Outro aspecto a ser considerado é a existência de um auxiliar - AUX - na LSB. Conforme Wexler (1998), nas sentenças com AUX, AUX, assim como tempo - TNS - e diferente da concordância com o sujeito - AGRS -, tem um traço determinante - D. EPP, que força o movimento para TNS, vai forçar o movimento de AUX se este existir. Seja o que for que licencia/motiva o traço D em TNS, licencia/motiva tal traço em AUX; portanto, AUX precisa de um sujeito, isto é, um DP, ou seja, um traço D. Na gramática do adulto na LSB, DP primeiro é atraído pelo AUX, descarregando seus traços D de AUX, daí o DP será atraído pelo TNS, checando seus traços D de TNS. As duas checagens do traço D de DP são necessárias, primeiro contra AUX e depois contra TNS. Esta derivação irá violar a restrição de checagem exclusiva que é derivada por Wexler (1998) 2, diferentemente da derivação de uma sentença finita simples com apenas o verbo principal, que somente tem um traço D. Então esta sentença irá quebrar na LSB no estágio IO mesmo que IOs não sejam produzidos no lugar de sentenças finitas. A mais simples forma de evitar tal violação é a omissão de AUX. Assim, a restrição prediz que AUX será omitido durante a fase dos IOs. Isto é exatamente o que foi observado na produção de ANA durante o período em que o estágio IO parece se manifestar na LSB.

Conclusões

A inexistência de infinitivos opcionais (IOs) com verbos com concordância é consistente com a generalização de que contextos com sujeitos nulos não resultam em IO. O uso correto de sujeitos e objetos nulos com verbos com concordância indicam marcação correta do parâmetro. E, o grande número de sujeitos nulos (versus objetos) com verbos sem concordância indicam que estes podem ser IO - consistente com as generalizações IO. Além disso, a não ocorrência de AUX na LSB também é mais uma evidência para tais generalizações consistente com a restrição de checagem exclusiva.

Notas

2 Wexler propõe a Restrição de Checagem Exclusiva (UCC) em crianças que apresentam o estágio IO. Assim, o DP pode checar seus traços apenas com uma das categorias funcionais. Desta forma, algumas vezes o material morfológico não será produzido, apesar da checagem de traços ter ocorrido.

Bibliografia

BAHAN, B. Non-manual realization of agreement in American Sign Language. Ph.D. Dissertation, Boston University, Boston, MA. 1996.

LILLO-MARTIN, D. C. Parameter setting: evidence from use, acquisition, and breakdown in American Sign Language. Doctoral Dissertation. University of California, San Diego. University Microfilms International. Ann Arbor. Michigan. 1986.

MEIER, R. A cross-linguistic perspective on the acquisition of inflection morphology in American Sign Language. University of California, San Diego and The Salk Institute for Biological Studies. April. 1980.

QUADROS, R. M. de. As categorias vazias pronominais: uma análise alternativa com base na língua de sinais brasileira e reflexos no processo de aquisição. Dissertação de Mestrado. PUCRS. Porto Alegre. 1995.

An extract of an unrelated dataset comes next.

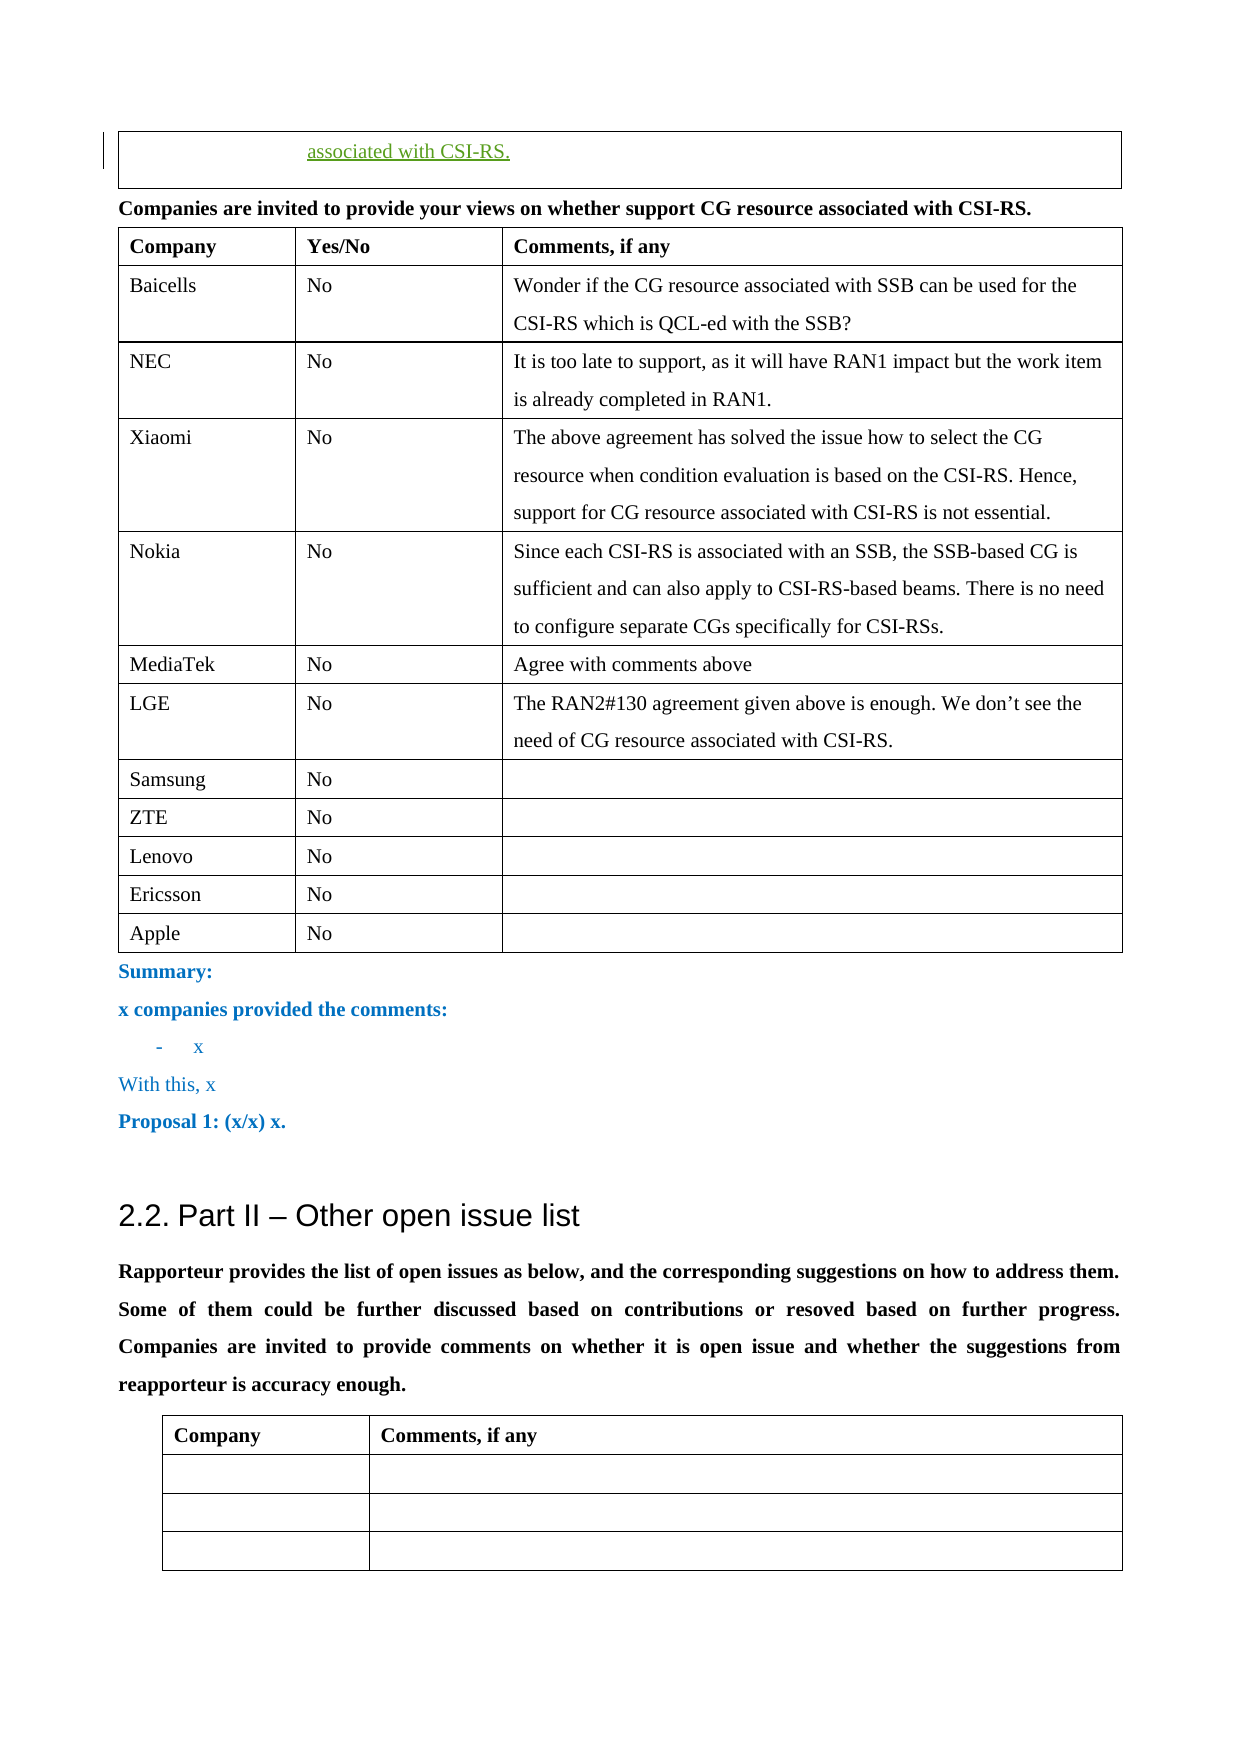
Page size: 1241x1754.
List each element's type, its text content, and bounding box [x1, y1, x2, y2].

RHEE, J. & WEXLER, K. Optional infinitives in Hebrew. In C. Schutze, J. Ganger & R.Brihier (eds.). Papers on language processing and acquisition. MITWPL. 26. 1995.

WEXLER, K. Optional infinitives, head movement and the economy of derivations. In D. Lightfoot and N. Horstein (eds.) Verb Movement. 305-350. Cambridge: Cambridge University Press. 1994.

WEXLER, K. Very early parameter setting and the unique checking constraint: a new explanation of the optional infinitive stage. In Lingua. 106. 23-79. 1998.